### Given passage
***

SUB RecurseTree (Node)
'are we at a character?
IF Father(Node) < 256 THEN
'yup! we CurrentCode() has this character's bit sequence
Char = Father(Node)
FOR A = 0 TO CurrentLength - 1
Code(Char, A) = CurrentCode(A)
NEXT
CodeLength(Char) = CurrentLength - 1
END IF
'go to the left if there's something there
IF LeftSon(Node) <> Null THEN
CurrentCode(CurrentLength) = 1 'add "1" to the current code
CurrentLength = CurrentLength + 1
RecurseTree LeftSon(Node) 'go down
CurrentLength = CurrentLength - 1 'take "1" from the current code
END IF
'go to the right if there's something there
IF RightSon(Node) <> Null THEN
CurrentCode(CurrentLength) = 0 'add "0" to the current code
CurrentLength = CurrentLength + 1
RecurseTree RightSon(Node) 'got down
CurrentLength = CurrentLength - 1 'take "0" from the current code
END IF
END SUB
'A REAL Shell sort follows. It is much faster than the well-known one.
'Sorts the nodes according to the sorting table.
SUB SortDistribution
Offset = HighestEntry \ 2
DO
FOR I = 0 TO HighestEntry - Offset
IF Father(Pointer(I)) < Father(Pointer(I + Offset)) THEN
SWAP Pointer(I), Pointer(I + Offset)
CompareLow = I - Offset
CompareHigh = I
DO WHILE CompareLow >= 0
IF Father(Pointer(CompareLow)) < Father(Pointer(CompareHigh)) THEN
SWAP Pointer(CompareLow), Pointer(CompareHigh)
CompareHigh = CompareLow
CompareLow = CompareLow - Offset
ELSE
EXIT DO
END IF
LOOP
END IF
NEXT
Offset = Offset \ 2
LOOP WHILE Offset > 0
END SUB
'A simple bubble sort... used while combining the tree.
SUB SortDistribution2
DO
SwapFlag = False
FOR A = HighestEntry - 1 TO 0 STEP -1
IF Father(Pointer(A + 1)) > Father(Pointer(A)) THEN
SWAP Pointer(A + 1), Pointer(A)

***

### Entries provided

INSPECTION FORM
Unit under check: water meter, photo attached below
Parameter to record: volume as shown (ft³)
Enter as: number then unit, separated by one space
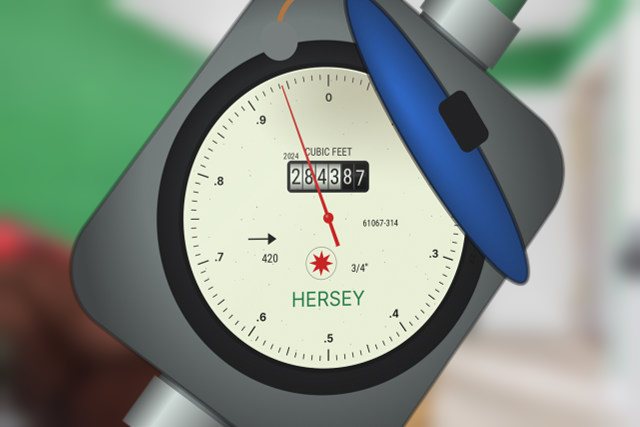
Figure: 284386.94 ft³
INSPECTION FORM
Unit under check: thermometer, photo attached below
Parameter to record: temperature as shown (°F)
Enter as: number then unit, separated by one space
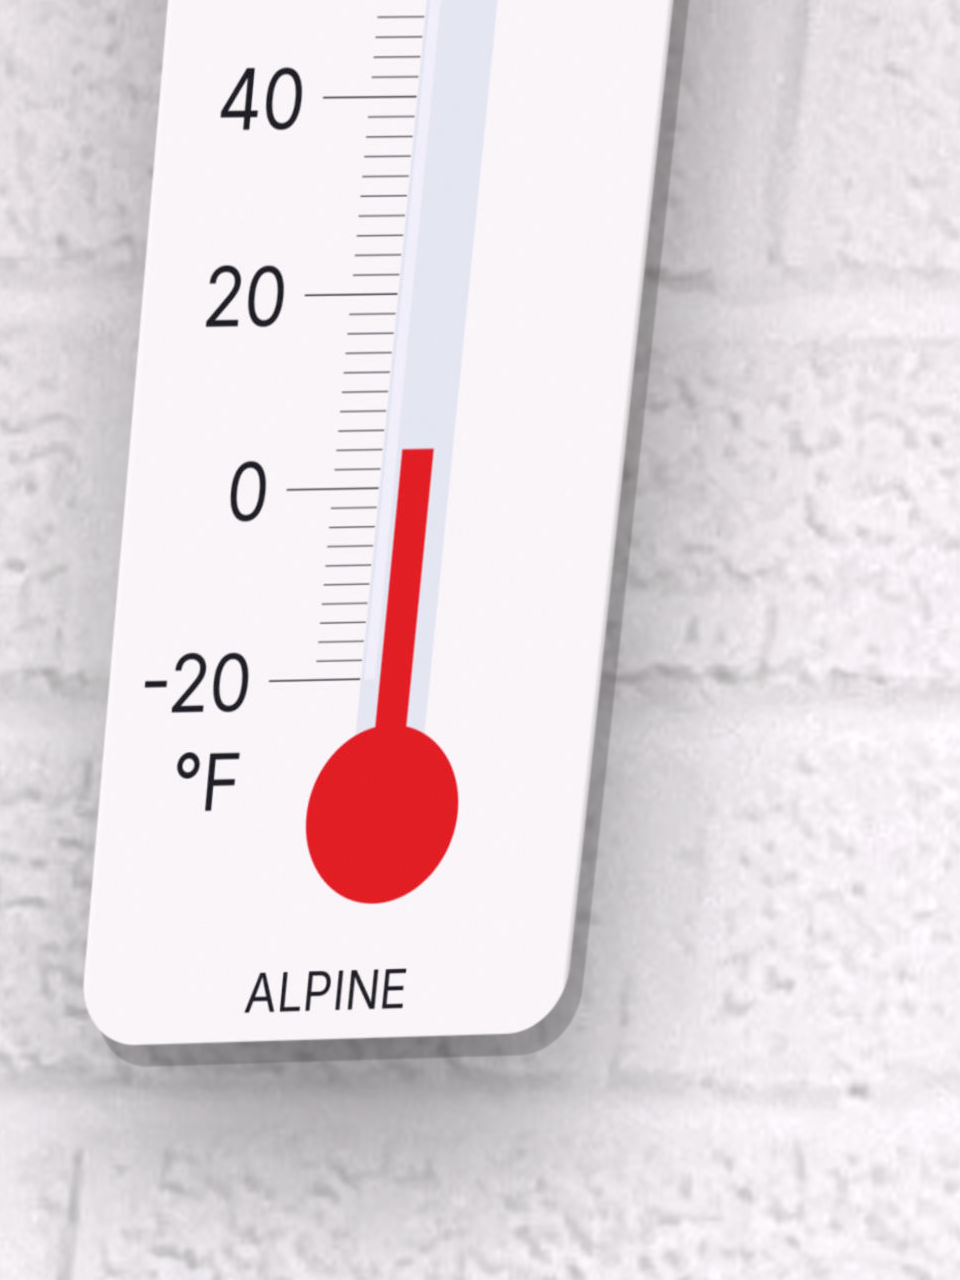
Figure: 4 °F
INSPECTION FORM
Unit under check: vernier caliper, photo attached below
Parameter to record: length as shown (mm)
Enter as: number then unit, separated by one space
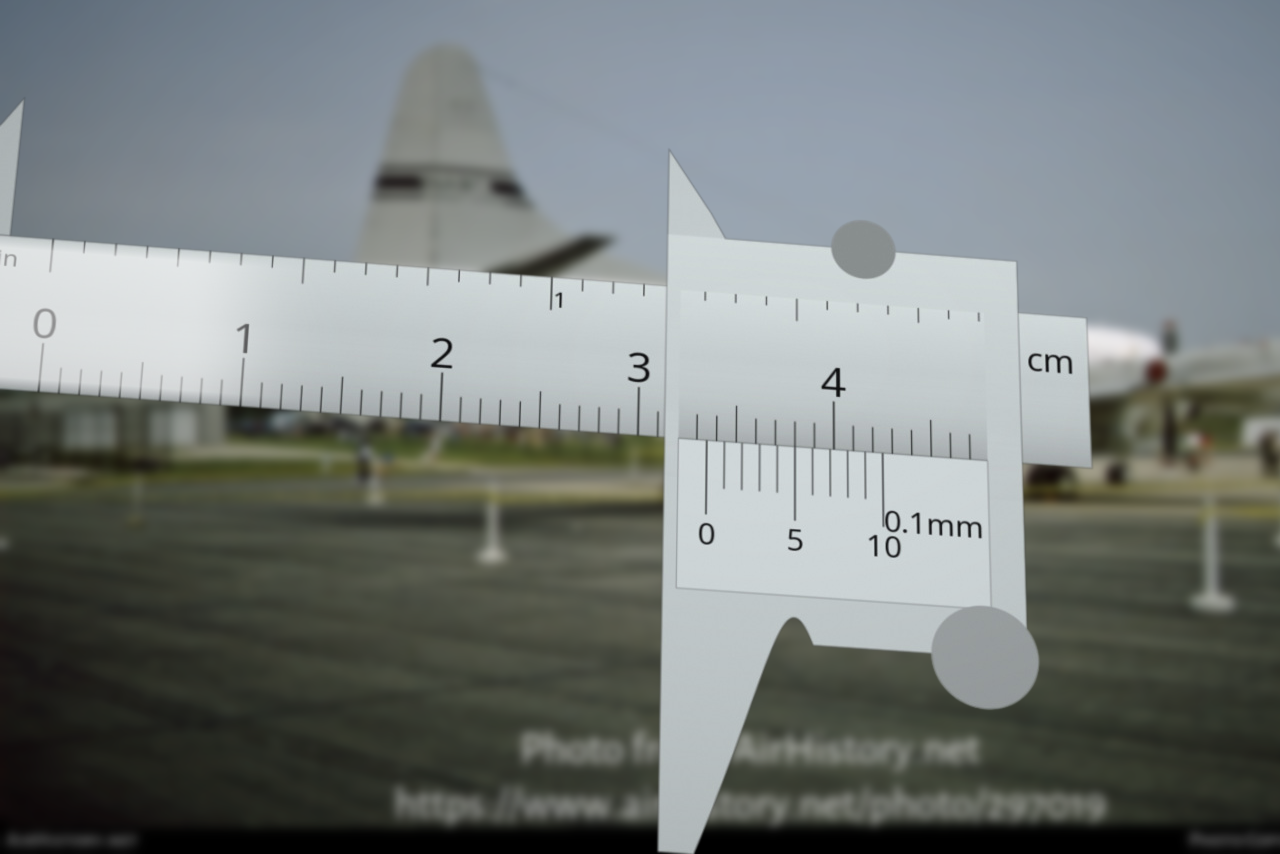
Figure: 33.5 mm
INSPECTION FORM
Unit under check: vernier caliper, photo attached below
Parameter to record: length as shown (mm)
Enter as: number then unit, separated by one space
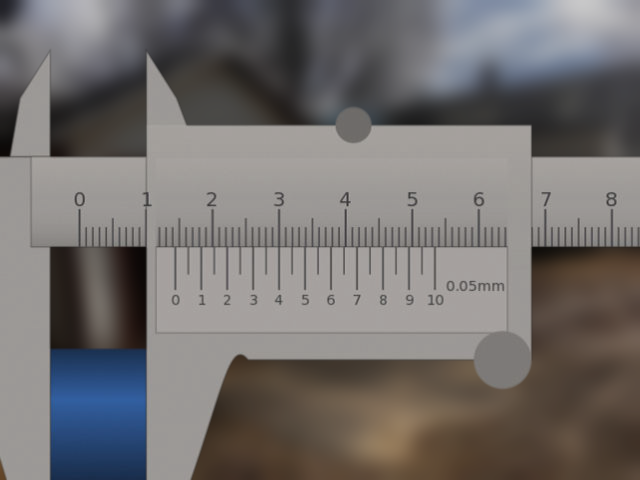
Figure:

***

### Your tasks
#1 In the BASIC code, why is CurrentLength reduced by one right after the line RecurseTree LeftSon(Node)? Please answer in one to three sentences.
#2 Write the next lines of the BASIC code, picking up after its last line, SWAP Pointer(A + 1), Pointer(A).

### Results of the exercise
#1 Before going down to the left, the routine adds a "1" to the current code and increases CurrentLength. When the recursive call returns, subtracting one from CurrentLength takes that "1" back off the current code, as the comment on that line states.

#2
SwapFlag = True
END IF
NEXT
LOOP WHILE SwapFlag
END SUB
'Writes the tree to disk.
SUB WriteTree
FOR A = 0 TO 512
B& = Father(A)
IF B& <> Null THEN
IF B& < 256 THEN
IF Used(B&) > 256 THEN
GOSUB SendOne
FOR C = 0 TO 7
IF (B& AND Bits(C)) > 0 THEN
GOSUB SendOne
ELSE
GOSUB SendZero
END IF
NEXT
END IF
ELSEIF B& > 256 THEN
GOSUB SendZero
IF LeftSon(A) <> Null THEN
GOSUB SendOne
Son = LeftSon(A)
FOR C = 0 TO 8
IF (Son AND Bits(C)) > 0 THEN
GOSUB SendOne
ELSE
GOSUB SendZero
END IF
NEXT
ELSE
GOSUB SendZero
END IF
IF RightSon(A) <> Null THEN
GOSUB SendOne
Son = RightSon(A)
FOR C = 0 TO 8
IF (Son AND Bits(C)) > 0 THEN
GOSUB SendOne
ELSE
GOSUB SendZero
END IF
NEXT
ELSE
GOSUB SendZero
END IF
END IF
END IF
NEXT
EXIT SUB
SendZero:
CurrentByte = CurrentByte * 2
CurrentBit = CurrentBit + 1
IF CurrentBit = 8 THEN
A$ = CHR$(CurrentByte)
PUT #2, , A$
CurrentByte = 0: CurrentBit = 0
END IF
RETURN
SendOne:
CurrentByte = CurrentByte * 2 OR 1
CurrentBit = CurrentBit + 1
IF CurrentBit = 8 THEN
A$ = CHR$(CurrentByte)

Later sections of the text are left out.